Combination Therapy May Be Best for Treating Tension Headaches

January 26, 2012 by: admin

Anti-depressant medication and stress management therapy each reduce the frequency and intensity of tension-type headaches.  A combination of the two may offer the greatest relief, according to a study appearing in the May 2 issue of the Journal of the American Medical Association.

Tension-type headaches are the kind of migraine. To chronic sufferers (frequent pain for more than six months) tension-type headaches can be disabling and cause the overuse of pain medicines.  About 3 percent of women and 1.5 percent of men in the general population experience chronic tension-type headaches in a given year.

Anti-depressants are the primary drug therapy for chronic headaches.  Behavioral therapies such as relaxation and stress management, though less studied, are also used to manage the associated pain.  Recent research, however, has cast doubt on the effectiveness of both these treatments.

In a new study, Kenneth A. Holroyd, PhD of Ohio University and colleagues set out to determine the combined and separate effects of anti-depressant medication (AM) and stress management therapy (SMT) on headaches. The medications used were one of two possible tricycline-type anti-depressants, amitriptyline hydrochloride or nortriptyline.

From 1995 to 1998, 203 volunteers were recruited to the study.  All participants, between 18 and 65 years old, had been diagnosed with chronic tension-type headaches.  For one month these patients kept a diary listing headache intensity and pain medications taken.  Headache intensities were ranked 4 times per day on a 0-10 scale.

Once baselines were established, the subjects were randomly divided into 4 groups.  Fifty-three patients were assigned to get AM, which consisted of either amitriptyline hcl (up to 100mg per day) or nortriptyline (up to 75 mg per day).  Another group of 48 patients received inactive placebo pills.  Forty-nine subjects received SMT, which consisted of relaxation and cognitive coping exercises, and the placebo pills.  The remaining 53 patients received both SMT and AM.  Subjects continued to keep a their daily diaries for an eight month treatment phase along with periodic clinical visits.

The researchers compared the intensity and frequency of headaches and the number of times patients took pain medications among the 4 treatment groups.

By the end of the 8 month evaluation period, all three active treatments, but not the placebo, yielded similar improvements in reducing headache intensity and frequency and pain medication use.  These improvements were more rapid in the AM and combined therapy groups than the SMT group.

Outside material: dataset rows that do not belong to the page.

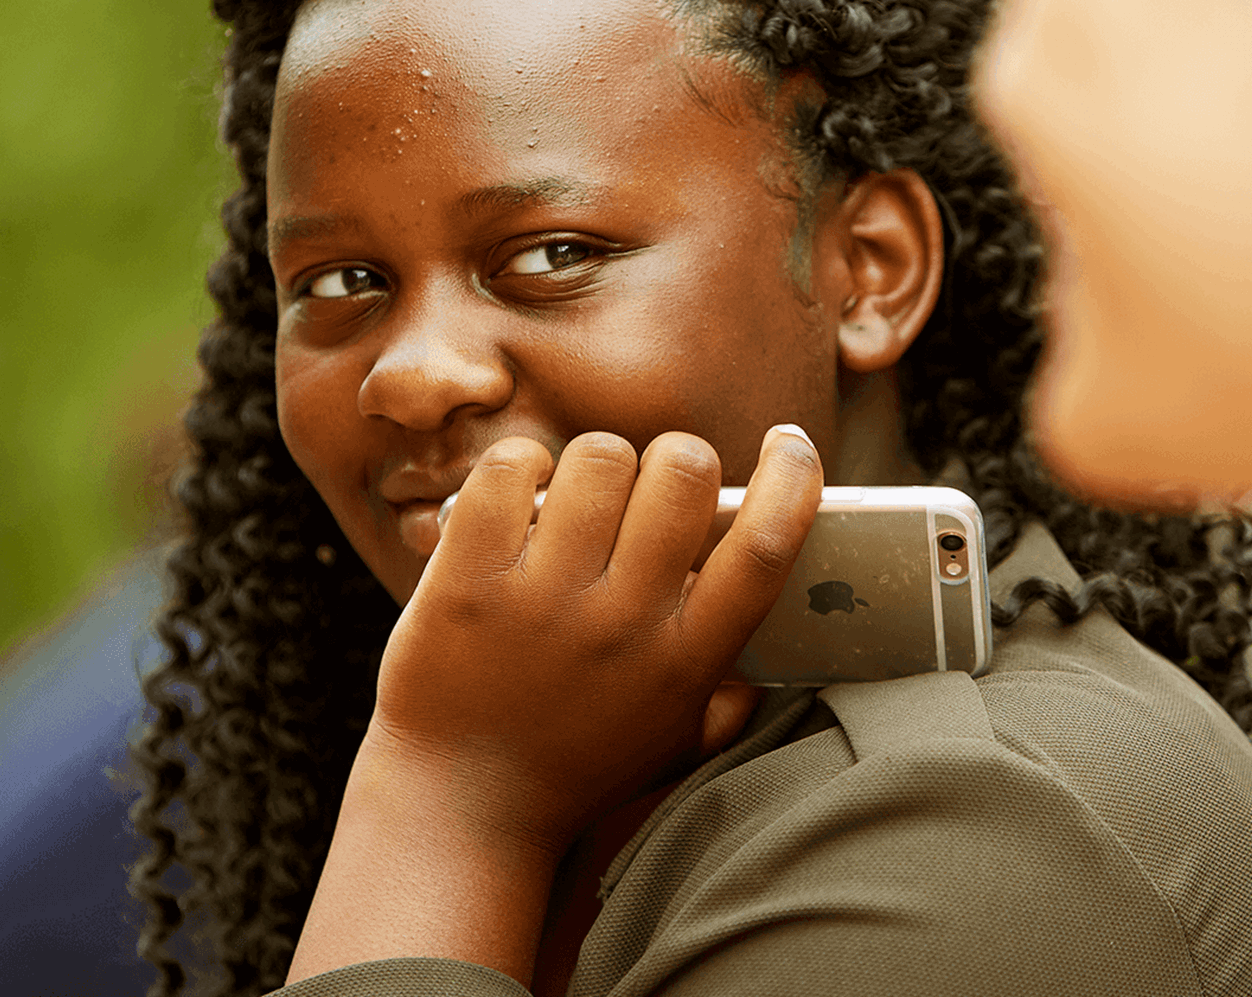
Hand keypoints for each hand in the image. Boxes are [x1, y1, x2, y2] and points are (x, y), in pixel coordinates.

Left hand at [372, 424, 822, 854]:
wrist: (460, 809)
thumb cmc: (576, 766)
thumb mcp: (676, 741)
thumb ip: (735, 692)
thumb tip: (787, 636)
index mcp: (686, 660)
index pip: (765, 548)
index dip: (792, 478)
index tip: (790, 443)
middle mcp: (623, 625)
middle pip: (685, 474)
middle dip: (680, 458)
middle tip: (655, 485)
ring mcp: (543, 600)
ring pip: (601, 457)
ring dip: (599, 462)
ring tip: (581, 497)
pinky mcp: (468, 580)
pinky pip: (512, 469)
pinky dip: (522, 466)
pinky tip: (522, 497)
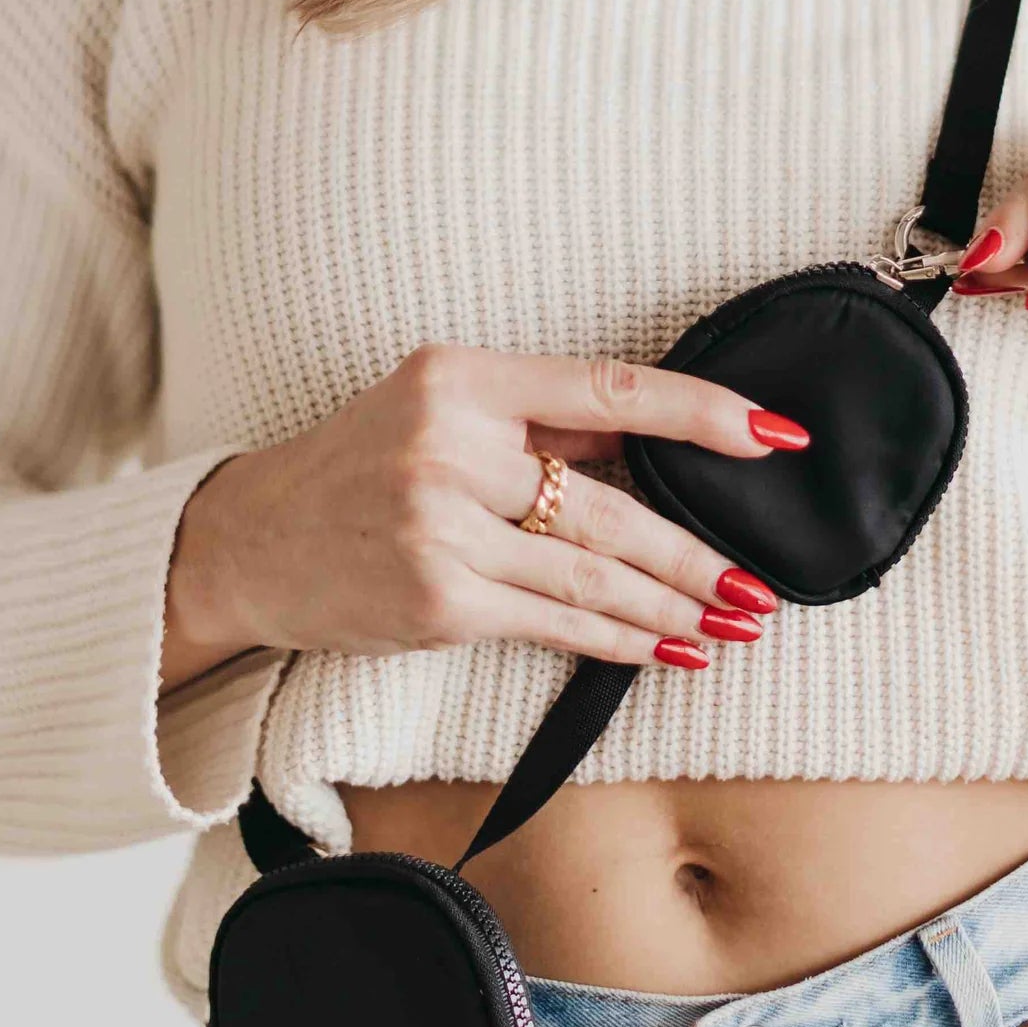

A greater proportion of subjects in the AM plus SMT group (64 percent) showed clinically significant (greater than 50 percent) reductions in migraine scores compared with the AM only group (38 percent) and SMT only group (35 percent).

Eighty percent of the subjects who took AM reported adverse side effects, compared to 30 percent who took the placebo pills.  The only side effects reported by more than 10 percent of either treatment group were dry mouth and drowsiness.